Reputation: 779
Suppose I am having the following spark dataframe:
COLA COLB COLC
2019 A 10
2019 A 20
2019 B 30
2019 B 40
any function to generate the following dataframe?
COLA COLB COLC
2019 A 10
2019 A 20
SUB_TOTAL 30
2019 B 30
2019 B 40
SUB_TOTAL 70
Upvotes: 0
Views: 242
Reputation: 327
val tab = Seq((2019,"A",10),
(2019,"A",20),
(2019,"B",30),
(2019,"B",40)).toDF("COLA","COLB","COLC")
tab.show
val inter = tab.groupBy(col("COLA"),col("COLB")).agg((sum("COLC").alias("COLC")))
val final = tab.union(inter).orderBy(col("COLC"))
final.show
Upvotes: 0
Reputation: 32660
You haven't really specified how you'd like to group by your columns as the year is the same in all rows.
But you can use simple groupBy
with union
to achieve that:
# calculate sub totals grouping by COLB
sub_total_by_colb = df.groupBy(col("COLB")).agg(sum("COLC").alias("COLC")) \
.select(lit(None), col("COLB"), col("COLC"))

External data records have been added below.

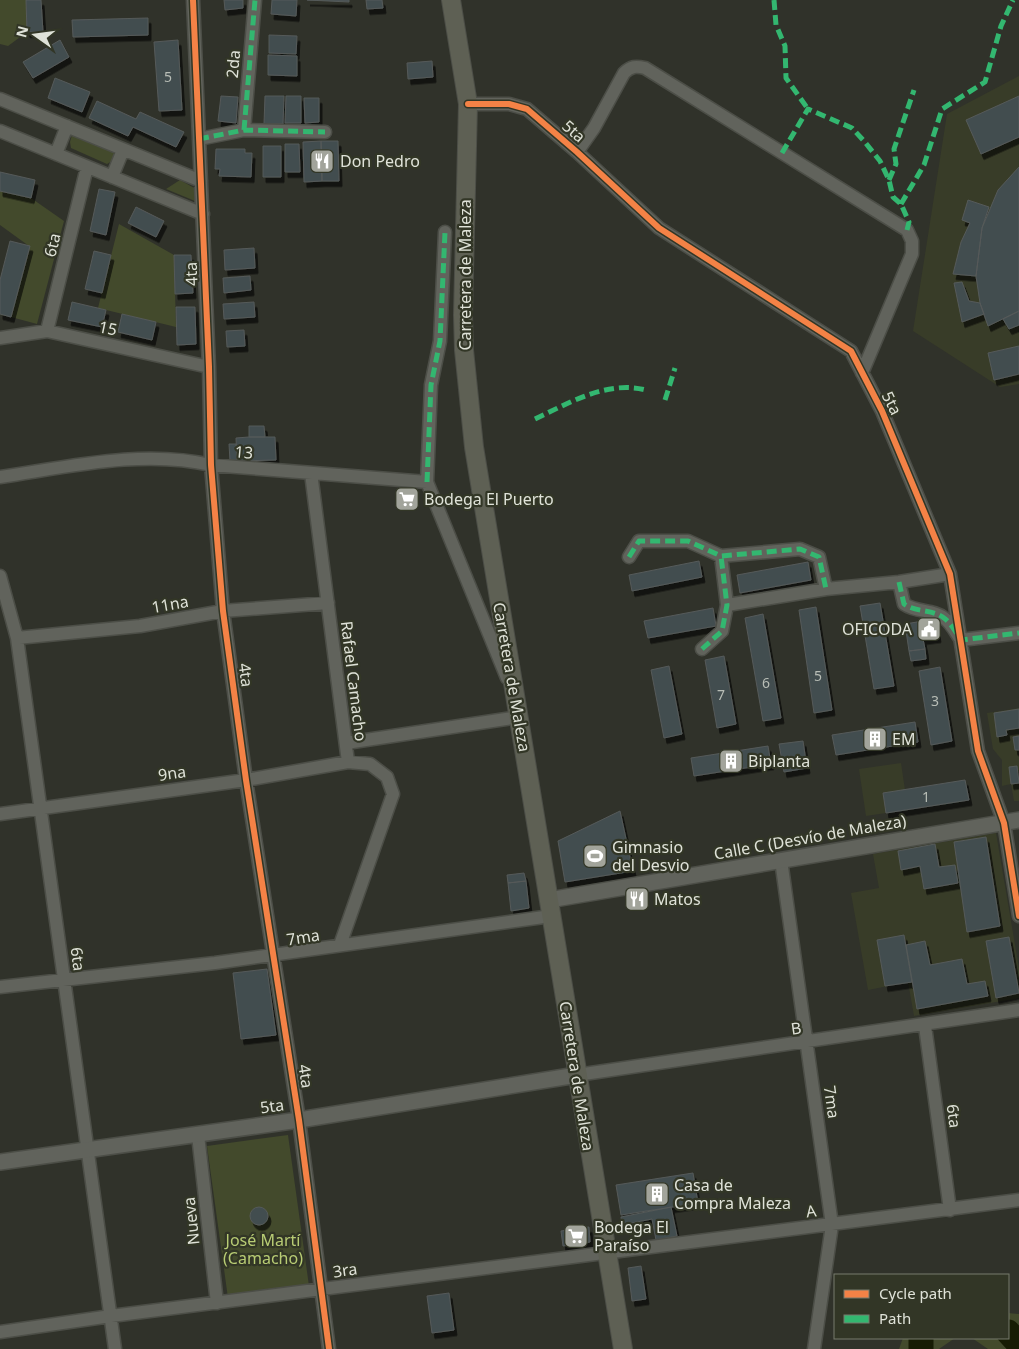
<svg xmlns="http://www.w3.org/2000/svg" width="1019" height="1349" font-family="'Noto Sans',sans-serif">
<defs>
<filter id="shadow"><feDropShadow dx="3" dy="5.5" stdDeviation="0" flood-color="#0009"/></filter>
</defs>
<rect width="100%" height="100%" fill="#30322a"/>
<path fill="#383c28" d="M1019,76v308l-19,3 -87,-56 34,-217z
M1019,708v93h-5l-3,-17 -9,2v-26l-9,-11 -6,-36z
M901,763l4,27 -22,3 3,20 -20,3 -7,-47z
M996,833l23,135v30l-105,18 -6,-34 -40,8 -17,-97 28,-5 -6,-34z"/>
<path fill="#434a2c" d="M0,0h26l1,32 -19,14 -8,-2z
M72,135l43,18 -3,8 -5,3 -36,-16 -1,-6z
M180,180l16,9 -1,12 -29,-12z
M0,191l31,7 33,23 -27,103 -26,-7 18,-71 -29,-21z
M119,224l55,31 2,72 -78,-19z
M288,1135l21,151 -81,12 -21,-152z
M1008,1313l11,1v35h-31l-16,-11h36z
M903,1338h52l-16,11h-40z"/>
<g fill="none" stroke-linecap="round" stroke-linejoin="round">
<path stroke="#171c04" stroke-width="25" d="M1008,1332l11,12
M921,1349v-11"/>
</g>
<path fill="#434d50" stroke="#555a59" filter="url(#shadow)" d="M26,0h15l2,32h-16z
M224,0h19v8l-18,2z
M272,0h25l-1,16 -25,-2z
M307,0h42v2z
M366,0h16l1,8 -16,1z
M148,18v17l-75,2 -1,-17z
M269,35l28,1 -1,18 -27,-1z
M60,40l9,17 -36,21 -10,-16z
M178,40l4,70 -23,1 -5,-69z
M268,55l29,1v20l-29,-1z
M432,61l1,16 -25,2 -1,-16z
M55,78l35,14 -8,20 -34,-14z
M221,96l17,1 -2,26 -18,-2z
M265,96h19l-1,28h-19z
M286,96h15v27h-16z
M1019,96v41l-38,17 -15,-34z
M304,98h15v24l-14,1z
M97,101l39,18 4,-7 44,20 -8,15 -43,-20 -5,9 -39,-18z
M321,141l1,40 -18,1 -1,-40z
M321,141h17l1,40h-17z
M285,144h14l1,28h-15z
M263,146h18v31h-18z
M216,149h29v4h7l-1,24 -32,-1 1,-7h-5z
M1019,167v144l-31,15 -8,-23 -4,-27 6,-48 16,-38z
M0,172l35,8 -4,18 -31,-7z
M99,189l16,3 -9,43 -16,-4z
M968,200l21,7 -7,21 -6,48 -23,-2 8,-32 9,-19 -8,-3z
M136,207l28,14 -8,16 -28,-14z
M10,241l20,5 -19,71 -11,-3v-34z
M254,248l1,20 -30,2 -1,-20z
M94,251l17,4 -9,38 -17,-4z
M174,255h17l2,38 -18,1z
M250,276l1,14 -27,3 -1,-15z
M962,282l7,19 11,2 4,11 -22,8 -8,-39z
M72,302l34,8 -4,17 -34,-7z
M254,302l1,15 -31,2 -1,-15z
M176,307h19l1,37 -19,1z
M1019,311v14l-10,4 -6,-10z
M122,314l34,8 -4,18 -34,-8z
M244,330l1,16 -18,1 -1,-16z
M1019,346v28l-25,6 -6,-27z
M249,426h15l1,11h-16z
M249,437h26l1,23 -39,1 -1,-23z
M229,444h7l1,17h-7z
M699,561l3,16 -70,14 -3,-16z
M808,562l3,18 -71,13 -3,-18z
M880,603l14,83 -20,3 -14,-83z
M816,607l16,103 -18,3 -15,-103z
M713,608l3,18 -68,12 -4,-17z
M763,614l18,104 -18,3 -18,-103z
M935,619l3,18 -15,2 2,10 -16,2 -4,-27z
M925,649l1,10 -15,2 -2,-10z
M724,656l12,68 -19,4 -12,-68z
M669,666l13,68 -18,4 -13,-68z
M940,667l12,74 -21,4 -12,-74z
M1019,709v19l-13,2 1,5 -10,2 -3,-24z
M915,722l3,20 -82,13 -4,-20z
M1019,736v14h-4l-2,-13z
M803,741l4,27 -23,4 -5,-28z
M768,746l3,18 -77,12 -3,-18z
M1017,766l2,17 -8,1 -2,-17z
M965,780l4,20 -83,13 -3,-20z
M620,811l13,60 -68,11 -7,-41z
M986,837l14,89 -33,6 -13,-90z
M935,844l4,23 16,-2 3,18 -34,6 -4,-23 -19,4 -3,-19z
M524,873l2,8 -18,2 -1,-8z
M526,881l3,27 -18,3 -3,-28z
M904,935l8,47 -27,4 -8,-46z
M1009,937l10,56 -23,5 -10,-57z
M925,941l5,24 32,-6 5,25 18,-3 3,15 -71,13 -11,-64z
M267,969l9,66 -35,4 -8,-66z
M693,1173l5,30 -77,12 -5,-30z
M671,1207l6,29 -21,4 -4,-21 -30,6 -1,-8z
M250 1216a9 9 0 1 1 18 0a9 9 0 1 1-18 0Z
M589,1227l1,15 -27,4 -2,-15z
M641,1266l5,33 -14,2 -4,-33z
M449,1293l5,37 -22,3 -5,-37z"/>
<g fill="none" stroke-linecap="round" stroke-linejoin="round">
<g stroke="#4c4e47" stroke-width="15">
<path id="minor" d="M193,0l16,367 2,98 12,146 23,169 53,340 30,229
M0,99l201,82
M468,104h41l18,5 50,43 82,76 192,123 31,60 68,163 28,177 26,72 15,93
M244,130l11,-130
M0,131l203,83
M199,139l45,-9 81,2
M577,152l17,-24 30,-55c7,-7 12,-7 21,-5l262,162 5,11v13l-50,119
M56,154l11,-28
M112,177l11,-27
M445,232l-5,109 -9,44 -4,97 80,196
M47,331l40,-164
M0,338l47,-7 162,36
M311,473l37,289
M0,477c68,-10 143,-28 211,-12l216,17
M629,557l10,-16h49l33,15 79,-7 19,8 7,32
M0,576l17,62 98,711
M899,582l5,22c13,9 29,5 40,14 7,5 12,15 17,22l58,-7
M727,605l99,-16 73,-7 51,-8
M17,638l123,-12 83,-15 105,-8
M702,649l20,-18 5,-26 -6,-49
M346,743l173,-26
M0,814l246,-34 102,-18 22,2 17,13 6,17 -53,151
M781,860l51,365 -18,124
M0,987l215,-24 336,-47
M925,1026l25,184
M577,1075l442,-65
M198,1135l19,168
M0,1332l111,-16 908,-116"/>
</g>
<g stroke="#4c4e47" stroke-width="18">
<path id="tertiary" d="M549,900l470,-80
M0,1162l299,-42 278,-45"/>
</g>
<g stroke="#4c4e47" stroke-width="20">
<path id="secondary" d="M451,0l17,104 -5,211 1,35 10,97 149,902"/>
</g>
<use href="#minor" stroke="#61635c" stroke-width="12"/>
<use href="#tertiary" stroke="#61635c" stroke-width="15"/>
<use href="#secondary" stroke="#5e6054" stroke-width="18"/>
<path stroke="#33b770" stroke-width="5" stroke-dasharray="10 5" stroke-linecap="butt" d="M774,0l2,25 9,21 1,32 22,31
M244,130l11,-130
M199,139l45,-9 81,2
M782,153l26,-44 44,19 12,13 16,20 9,19 4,17 8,7 8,18 -2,8
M889,180l7,-16 -2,-15 20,-59
M901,204l23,-39 18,-56 43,-27 16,-56 12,-26
M665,400l10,-32
M535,419c34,-16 72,-39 111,-29
M427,482l4,-97 9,-44 5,-109
M629,557l10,-16h49l33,15 79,-7 19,8 7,32
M899,582l5,22c13,9 29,5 40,14 7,5 12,15 17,22l58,-7
M702,649l20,-18 5,-26 -6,-49"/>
<g stroke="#323626" stroke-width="9">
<path id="cycleway" d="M193,0l16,367 2,98 12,146 23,169 53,340 30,229
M468,104h41l18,5 50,43 82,76 192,123 31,60 68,163 28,177 26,72 15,93"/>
</g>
<use href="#cycleway" stroke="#f48246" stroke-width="6"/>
</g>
<defs>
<g id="restaurant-square" transform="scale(1.25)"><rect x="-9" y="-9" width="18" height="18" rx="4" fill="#a2a49b" stroke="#323626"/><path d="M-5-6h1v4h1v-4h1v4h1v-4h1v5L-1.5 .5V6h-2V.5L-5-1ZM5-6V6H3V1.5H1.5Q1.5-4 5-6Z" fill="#fff"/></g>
<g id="supermarket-square" transform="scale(1.25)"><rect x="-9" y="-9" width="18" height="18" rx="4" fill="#a2a49b" stroke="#323626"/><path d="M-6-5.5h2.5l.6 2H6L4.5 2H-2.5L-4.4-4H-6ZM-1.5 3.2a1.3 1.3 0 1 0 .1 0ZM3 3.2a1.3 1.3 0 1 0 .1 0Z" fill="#fff"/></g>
<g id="civic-square" transform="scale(1.25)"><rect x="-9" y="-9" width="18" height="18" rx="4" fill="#a2a49b" stroke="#323626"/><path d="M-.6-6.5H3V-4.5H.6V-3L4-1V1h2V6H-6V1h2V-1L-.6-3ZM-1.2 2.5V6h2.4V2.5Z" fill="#fff"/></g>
<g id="building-square" transform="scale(1.25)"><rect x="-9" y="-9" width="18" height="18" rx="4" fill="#a2a49b" stroke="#323626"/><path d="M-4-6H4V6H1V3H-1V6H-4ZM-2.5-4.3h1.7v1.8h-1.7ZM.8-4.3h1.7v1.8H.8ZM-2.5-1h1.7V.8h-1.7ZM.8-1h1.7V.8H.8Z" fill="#fff"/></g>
<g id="stadium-square" transform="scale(1.25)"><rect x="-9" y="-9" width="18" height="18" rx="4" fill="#a2a49b" stroke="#323626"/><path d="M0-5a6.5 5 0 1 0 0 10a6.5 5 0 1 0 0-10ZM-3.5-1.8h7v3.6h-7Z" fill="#fff"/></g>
</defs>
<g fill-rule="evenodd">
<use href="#restaurant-square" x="322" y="161"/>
<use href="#supermarket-square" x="407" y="499"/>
<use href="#civic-square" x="929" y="629"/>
<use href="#building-square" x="875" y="739"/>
<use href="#building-square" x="731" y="761"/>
<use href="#stadium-square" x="595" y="856"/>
<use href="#restaurant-square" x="637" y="899"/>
<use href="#building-square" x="657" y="1194"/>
<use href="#supermarket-square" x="576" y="1236"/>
</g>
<g text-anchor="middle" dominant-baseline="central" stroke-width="4.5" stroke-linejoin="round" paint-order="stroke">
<g font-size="14" fill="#b8bdb6">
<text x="168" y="76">5</text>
<text x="818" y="675">5</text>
<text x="766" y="682">6</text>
<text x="721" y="694">7</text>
<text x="935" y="700">3</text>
<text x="926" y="796">1</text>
</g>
<g font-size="16" fill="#dfe2d8" stroke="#323626">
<text transform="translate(233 64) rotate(-85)">2da</text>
<text transform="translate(574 131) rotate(41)">5ta</text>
<text transform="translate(52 245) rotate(-76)">6ta</text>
<text transform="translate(191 274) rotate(-92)">4ta</text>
<text transform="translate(465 275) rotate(-90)">Carretera de Maleza</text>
<text transform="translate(108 328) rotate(12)">15</text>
<text transform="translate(892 403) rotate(64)">5ta</text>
<text transform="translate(244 452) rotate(5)">13</text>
<text transform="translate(170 604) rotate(-10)">11na</text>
<text transform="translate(246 675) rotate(82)">4ta</text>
<text transform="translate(512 677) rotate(80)">Carretera de Maleza</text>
<text transform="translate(354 681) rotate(83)">Rafael Camacho</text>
<text transform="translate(172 773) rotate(-8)">9na</text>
<text transform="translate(810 837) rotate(-10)">Calle C (Desvío de Maleza)</text>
<text transform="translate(303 937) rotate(-9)">7ma</text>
<text transform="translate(78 959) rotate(82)">6ta</text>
<text transform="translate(796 1028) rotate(-8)">B</text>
<text transform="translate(306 1076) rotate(81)">4ta</text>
<text transform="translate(577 1076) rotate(81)">Carretera de Maleza</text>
<text transform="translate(832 1102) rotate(82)">7ma</text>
<text transform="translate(272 1106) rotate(-8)">5ta</text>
<text transform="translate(954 1116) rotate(82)">6ta</text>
<text transform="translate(811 1211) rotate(-7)">A</text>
<text transform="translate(191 1221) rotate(-96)">Nueva</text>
<text transform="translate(345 1270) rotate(-8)">3ra</text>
</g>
<g font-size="16" fill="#dfe2d8" stroke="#323626" text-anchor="start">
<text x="340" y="161">Don Pedro</text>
<text x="424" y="499">Bodega El Puerto</text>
<text x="912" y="629" text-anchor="end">OFICODA</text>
<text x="892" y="739">EM</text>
<text x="748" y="761">Biplanta</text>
<text x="612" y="847">Gimnasio<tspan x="612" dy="18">del Desvio</tspan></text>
<text x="654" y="899">Matos</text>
<text x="674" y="1185">Casa de<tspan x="674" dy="18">Compra Maleza</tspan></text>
<text x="594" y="1227">Bodega El<tspan x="594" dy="18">Paraíso</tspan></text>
</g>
<g font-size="16" fill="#b8cc74" stroke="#323626">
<text x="263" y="1240">José Martí<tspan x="263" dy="18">(Camacho)</tspan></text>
</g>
</g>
<rect x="834" y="1274" width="175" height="65" fill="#323626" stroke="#777b6d"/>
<rect x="844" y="1290" width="25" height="8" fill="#f48246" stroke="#777b6d"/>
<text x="879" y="1299" font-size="15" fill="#dfe2d8">Cycle path</text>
<rect x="844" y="1315" width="25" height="8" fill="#33b770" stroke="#777b6d"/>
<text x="879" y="1324" font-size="15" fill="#dfe2d8">Path</text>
<g transform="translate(35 35) rotate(284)" stroke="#323626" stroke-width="4" paint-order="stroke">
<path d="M0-4L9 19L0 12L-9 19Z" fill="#dfe2d8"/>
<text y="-8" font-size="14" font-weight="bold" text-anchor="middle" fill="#dfe2d8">N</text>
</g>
</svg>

# union original df with sub total df
df.union(sub_total_by_colb) \
.sort(*[col("COLB").asc_nulls_last(), col("COLA").asc_nulls_last()])\
.show()
Output:
+----+----+----+
|COLA|COLB|COLC|
+----+----+----+
|2019| A| 10|
|2019| A| 20|
|null| A|30.0|
|2019| B| 40|
|2019| B| 30|
|null| B|70.0|
+----+----+----+
This is said, I would, however, suggest you have a look at multi-dimensional aggregations, this is better when you want to calculate sub totals.
Example using rollup
:
df.rollup(col("COLA"), col("COLB")) \
.agg(sum("COLC").alias("COLC"), grouping_id().alias("gid")) \
.sort(*[col("COLA").desc_nulls_last(), col("COLB").asc_nulls_last()]) \
.filter(grouping_id() != 3) \
.select(col("COLA"), col("COLB"), col("COLC"))\
.show()
Upvotes: 1